From the car park at the side of Lanthwaite Green Farm we turn right and walk on the grassy path at the side of the road with Crummock Water on our right. After about a mile we come to two car parks close together. We now take the road, passing Rannerdale Farm and holiday accommodation, to the next car park at Hause Point which juts out towards Crummock Water. We now take the path, which can be seen clearly in front, uphill. We keep following the path steeply uphill bearing left to a large flat grassy area. We take the path turning left uphill with the gorse bushes on our right to a cairn.

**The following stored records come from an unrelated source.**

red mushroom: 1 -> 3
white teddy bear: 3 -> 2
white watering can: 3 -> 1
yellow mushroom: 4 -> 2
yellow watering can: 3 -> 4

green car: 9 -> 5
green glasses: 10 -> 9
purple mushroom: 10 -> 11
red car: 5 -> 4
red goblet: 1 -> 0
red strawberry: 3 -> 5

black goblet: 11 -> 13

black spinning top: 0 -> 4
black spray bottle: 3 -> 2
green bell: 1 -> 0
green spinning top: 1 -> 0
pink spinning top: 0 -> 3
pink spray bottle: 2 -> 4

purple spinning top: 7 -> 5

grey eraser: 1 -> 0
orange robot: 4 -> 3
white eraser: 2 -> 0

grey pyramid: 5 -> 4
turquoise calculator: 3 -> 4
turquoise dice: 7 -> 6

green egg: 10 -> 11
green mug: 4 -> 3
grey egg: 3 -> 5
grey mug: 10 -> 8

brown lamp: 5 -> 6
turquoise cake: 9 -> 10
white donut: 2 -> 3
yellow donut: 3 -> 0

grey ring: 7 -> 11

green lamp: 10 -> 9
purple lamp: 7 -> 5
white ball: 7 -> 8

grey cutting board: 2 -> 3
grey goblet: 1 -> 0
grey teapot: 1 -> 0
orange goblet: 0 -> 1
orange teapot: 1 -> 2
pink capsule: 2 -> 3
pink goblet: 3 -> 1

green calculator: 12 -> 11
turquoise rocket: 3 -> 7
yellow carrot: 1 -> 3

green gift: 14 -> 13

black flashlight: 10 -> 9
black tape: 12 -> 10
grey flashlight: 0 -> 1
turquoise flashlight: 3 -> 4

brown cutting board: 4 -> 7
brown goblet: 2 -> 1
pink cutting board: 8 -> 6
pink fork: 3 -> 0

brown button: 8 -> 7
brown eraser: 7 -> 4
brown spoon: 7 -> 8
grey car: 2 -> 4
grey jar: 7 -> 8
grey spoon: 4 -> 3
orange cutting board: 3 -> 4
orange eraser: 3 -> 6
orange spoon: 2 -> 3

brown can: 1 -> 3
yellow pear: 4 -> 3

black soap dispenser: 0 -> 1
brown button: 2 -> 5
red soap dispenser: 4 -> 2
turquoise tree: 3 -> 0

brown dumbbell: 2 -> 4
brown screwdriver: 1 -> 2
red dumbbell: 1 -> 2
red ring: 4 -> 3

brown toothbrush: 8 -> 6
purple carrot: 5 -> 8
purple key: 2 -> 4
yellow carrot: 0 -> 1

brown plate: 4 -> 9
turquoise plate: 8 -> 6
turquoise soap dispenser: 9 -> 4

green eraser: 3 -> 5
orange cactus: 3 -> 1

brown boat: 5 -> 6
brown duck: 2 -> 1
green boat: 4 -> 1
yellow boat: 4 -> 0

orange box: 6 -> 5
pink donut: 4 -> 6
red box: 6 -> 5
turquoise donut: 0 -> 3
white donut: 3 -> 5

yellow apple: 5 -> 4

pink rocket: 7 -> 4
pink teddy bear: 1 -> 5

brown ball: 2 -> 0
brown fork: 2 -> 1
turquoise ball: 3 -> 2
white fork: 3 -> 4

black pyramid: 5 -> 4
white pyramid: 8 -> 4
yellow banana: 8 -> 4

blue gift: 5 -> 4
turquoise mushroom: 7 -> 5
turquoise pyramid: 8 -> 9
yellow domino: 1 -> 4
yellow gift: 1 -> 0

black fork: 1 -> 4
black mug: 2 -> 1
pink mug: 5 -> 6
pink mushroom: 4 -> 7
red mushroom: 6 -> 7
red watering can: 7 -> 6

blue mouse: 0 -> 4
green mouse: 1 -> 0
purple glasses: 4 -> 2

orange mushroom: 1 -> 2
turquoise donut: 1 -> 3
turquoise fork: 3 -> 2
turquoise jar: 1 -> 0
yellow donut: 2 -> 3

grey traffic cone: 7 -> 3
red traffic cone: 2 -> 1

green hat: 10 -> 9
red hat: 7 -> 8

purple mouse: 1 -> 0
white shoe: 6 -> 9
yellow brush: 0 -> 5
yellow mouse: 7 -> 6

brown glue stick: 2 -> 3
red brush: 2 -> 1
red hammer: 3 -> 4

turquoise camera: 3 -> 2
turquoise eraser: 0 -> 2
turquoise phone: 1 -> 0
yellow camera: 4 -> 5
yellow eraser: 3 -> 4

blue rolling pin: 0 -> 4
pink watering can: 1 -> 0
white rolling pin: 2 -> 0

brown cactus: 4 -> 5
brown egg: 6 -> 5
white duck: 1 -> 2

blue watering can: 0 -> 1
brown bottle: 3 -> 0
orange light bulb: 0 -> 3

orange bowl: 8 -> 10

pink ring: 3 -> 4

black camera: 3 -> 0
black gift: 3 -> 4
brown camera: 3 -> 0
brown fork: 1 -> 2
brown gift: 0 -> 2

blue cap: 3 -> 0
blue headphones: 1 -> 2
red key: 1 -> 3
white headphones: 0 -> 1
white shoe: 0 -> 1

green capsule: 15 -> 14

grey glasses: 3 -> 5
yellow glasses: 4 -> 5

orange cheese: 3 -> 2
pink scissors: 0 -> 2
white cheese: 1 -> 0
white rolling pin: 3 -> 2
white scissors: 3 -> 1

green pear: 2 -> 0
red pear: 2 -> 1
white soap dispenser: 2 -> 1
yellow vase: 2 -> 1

At the cairn we turn right and keep heading very steeply up hill on the stone steps. At the top of the steps we come to a grassy area with a large rock formation in front of us we bear to the right of the large rock following the path uphill to the summit of Rannerdale Knotts. We keep following the path up and down along the tops. When the path splits you can head straight forwards and turn left or take the left hand path for a short cut to the track down below. On reaching the track down below we turn left and keep following the track. Soon we follow Squat Beck and a wall on our right to cross over a footbridge which takes us into the Bluebells. We now just follow the path through the Bluebells until we go through a gate and then head forwards downhill to the road. We now retrace our steps back to Lanthwaite Green Farm car park.


This is a moderate walk on minor road, good paths and tracks with a stiff incline up to the summit of Rannerdale Knotts. There is a short section of steep stone steps to ascend.

Elevation: Approx lowest point 105.3m (345.5ft) approx highest point 350m (1148ft).

Distance and Start Point

Approx 5.2 miles allow 2¼ to 3 hours using OS Explorer Map OL4, The English Lakes North-western area.
Start point: Free car park next Lanthwaite Green Farm.


Rannerdale is near Buttermere in the Lake District, Cumbria.

Directions and Parking

From the A66 take the B5292 Braithwaite. On entering Braithwaite take the first left then bear left and follow this road and the signs for Buttermere. On reaching the t-junction at Buttermere turn right through the village and follow this road the B5289 to the far end of Crummock Water and the car park is on the left next to Lanthwaite Green Farm.

Parking: There are three free car parks and a lay-by on the B5289 alongside Crummock Water.

Toilets and Refreshments

There are no public toilets or refreshments the nearest facilities are at Buttermere and Keswick.